1. Jan 17, 2006

### QueenFisher

i am feeling very stupid. i have done 3 virtually identical rough-inclined-plane-friction questions and they are all wrong.

mass 5kg on a rough inclined plane inclined at 30 degrees to the horizontal. is in limiting equilibrium. force F acting at 10 degrees from the parallel to the slope (vertically).

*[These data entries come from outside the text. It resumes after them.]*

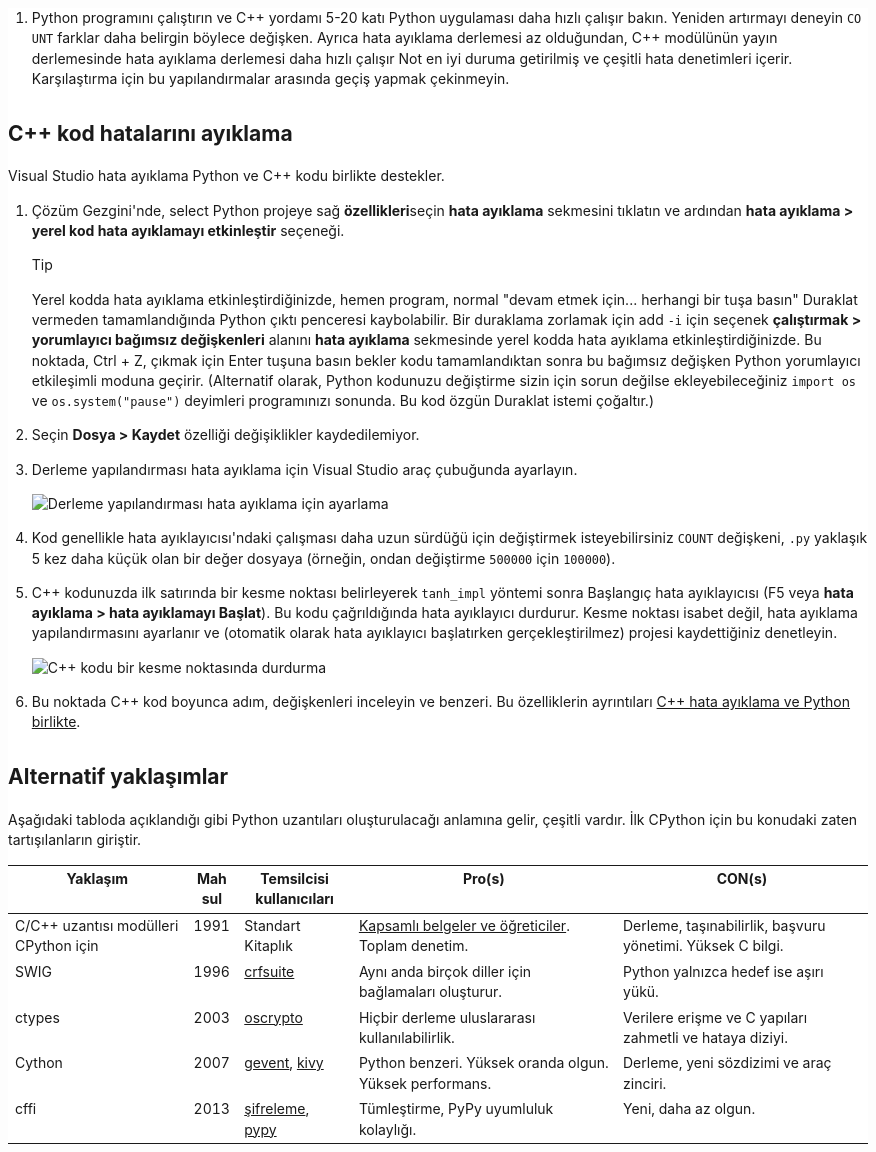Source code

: 1. Python programını çalıştırın ve C++ yordamı 5-20 katı Python uygulaması daha hızlı çalışır bakın. Yeniden artırmayı deneyin `COUNT` farklar daha belirgin böylece değişken. Ayrıca hata ayıklama derlemesi az olduğundan, C++ modülünün yayın derlemesinde hata ayıklama derlemesi daha hızlı çalışır Not en iyi duruma getirilmiş ve çeşitli hata denetimleri içerir. Karşılaştırma için bu yapılandırmalar arasında geçiş yapmak çekinmeyin.

## <a name="debug-the-c-code"></a>C++ kod hatalarını ayıklama

Visual Studio hata ayıklama Python ve C++ kodu birlikte destekler.

1. Çözüm Gezgini'nde, select Python projeye sağ **özellikleri**seçin **hata ayıklama** sekmesini tıklatın ve ardından **hata ayıklama > yerel kod hata ayıklamayı etkinleştir** seçeneği.

    > [!Tip]
    > Yerel kodda hata ayıklama etkinleştirdiğinizde, hemen program, normal "devam etmek için... herhangi bir tuşa basın" Duraklat vermeden tamamlandığında Python çıktı penceresi kaybolabilir. Bir duraklama zorlamak için add `-i` için seçenek **çalıştırmak > yorumlayıcı bağımsız değişkenleri** alanını **hata ayıklama** sekmesinde yerel kodda hata ayıklama etkinleştirdiğinizde. Bu noktada, Ctrl + Z, çıkmak için Enter tuşuna basın bekler kodu tamamlandıktan sonra bu bağımsız değişken Python yorumlayıcı etkileşimli moduna geçirir. (Alternatif olarak, Python kodunuzu değiştirme sizin için sorun değilse ekleyebileceğiniz `import os` ve `os.system("pause")` deyimleri programınızı sonunda. Bu kod özgün Duraklat istemi çoğaltır.)

1. Seçin **Dosya > Kaydet** özelliği değişiklikler kaydedilemiyor.

1. Derleme yapılandırması hata ayıklama için Visual Studio araç çubuğunda ayarlayın. 

    ![Derleme yapılandırması hata ayıklama için ayarlama](media/cpp-set-debug.png)

1. Kod genellikle hata ayıklayıcısı'ndaki çalışması daha uzun sürdüğü için değiştirmek isteyebilirsiniz `COUNT` değişkeni, `.py` yaklaşık 5 kez daha küçük olan bir değer dosyaya (örneğin, ondan değiştirme `500000` için `100000`).

1. C++ kodunuzda ilk satırında bir kesme noktası belirleyerek `tanh_impl` yöntemi sonra Başlangıç hata ayıklayıcısı (F5 veya **hata ayıklama > hata ayıklamayı Başlat**). Bu kodu çağrıldığında hata ayıklayıcı durdurur. Kesme noktası isabet değil, hata ayıklama yapılandırmasını ayarlanır ve (otomatik olarak hata ayıklayıcı başlatırken gerçekleştirilmez) projesi kaydettiğiniz denetleyin.

    ![C++ kodu bir kesme noktasında durdurma](media/cpp-debugging.png)

1. Bu noktada C++ kod boyunca adım, değişkenleri inceleyin ve benzeri. Bu özelliklerin ayrıntıları [C++ hata ayıklama ve Python birlikte](debugging-mixed-mode.md).

## <a name="alternative-approaches"></a>Alternatif yaklaşımlar 

Aşağıdaki tabloda açıklandığı gibi Python uzantıları oluşturulacağı anlamına gelir, çeşitli vardır. İlk CPython için bu konudaki zaten tartışılanların giriştir.

| Yaklaşım | Mahsul | Temsilcisi kullanıcıları | Pro(s) | CON(s) |
| --- | --- | --- | --- | --- |
| C/C++ uzantısı modülleri CPython için | 1991 | Standart Kitaplık | [Kapsamlı belgeler ve öğreticiler](https://docs.python.org/3/c-api/). Toplam denetim. | Derleme, taşınabilirlik, başvuru yönetimi. Yüksek C bilgi. |
| SWIG | 1996 | [crfsuite](http://www.chokkan.org/software/crfsuite/) | Aynı anda birçok diller için bağlamaları oluşturur. | Python yalnızca hedef ise aşırı yükü. |
| ctypes | 2003 | [oscrypto](https://github.com/wbond/oscrypto) | Hiçbir derleme uluslararası kullanılabilirlik. | Verilere erişme ve C yapıları zahmetli ve hataya diziyi. |
| Cython | 2007 | [gevent](http://www.gevent.org/), [kivy](https://kivy.org/) | Python benzeri. Yüksek oranda olgun. Yüksek performans. | Derleme, yeni sözdizimi ve araç zinciri. |
| cffi | 2013 | [şifreleme](https://cryptography.io/en/latest/), [pypy](http://pypy.org/) | Tümleştirme, PyPy uyumluluk kolaylığı. | Yeni, daha az olgun. |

so. resolving parallel to the slope, Xcos10-5gcos60=F
F=(mu)R and mu=1/7
Xcos 10-5gcos60=1/7(5gcos30-xcos80)
and solving for X i get X=30.3

the other 2 are the same kind of thing. is there something fundamental that i'm getting wrong??

2. Jan 17, 2006

### finchie_88

Assuming that I understood the question...
What exactly does 'X' represent? and the frictional force is equal to the normal reaction perpendicular to the plane times by the friction constant, not (mu)R. So, R = mgcos30 - the vertical component of the other force acting at 10 degrees (assuming that that force is acting away from the plane). parallel components to the slope should mean that if its in equilibrium, mgsin30 = horizontal component of the other force acting at 10 degrees/ any other forces on the mass. I'm sure you can work it out from there.

btw, are you sure that mu = 1/7, that means an unusually small friction co-efficient of 1/35.

Last edited by a moderator: Jan 17, 2006
3. Jan 18, 2006

### QueenFisher

i meaunt mu as in that weird greek letter thingy (as in coefficient of friction = 1/7)
cheers for the help i think i can work it out now.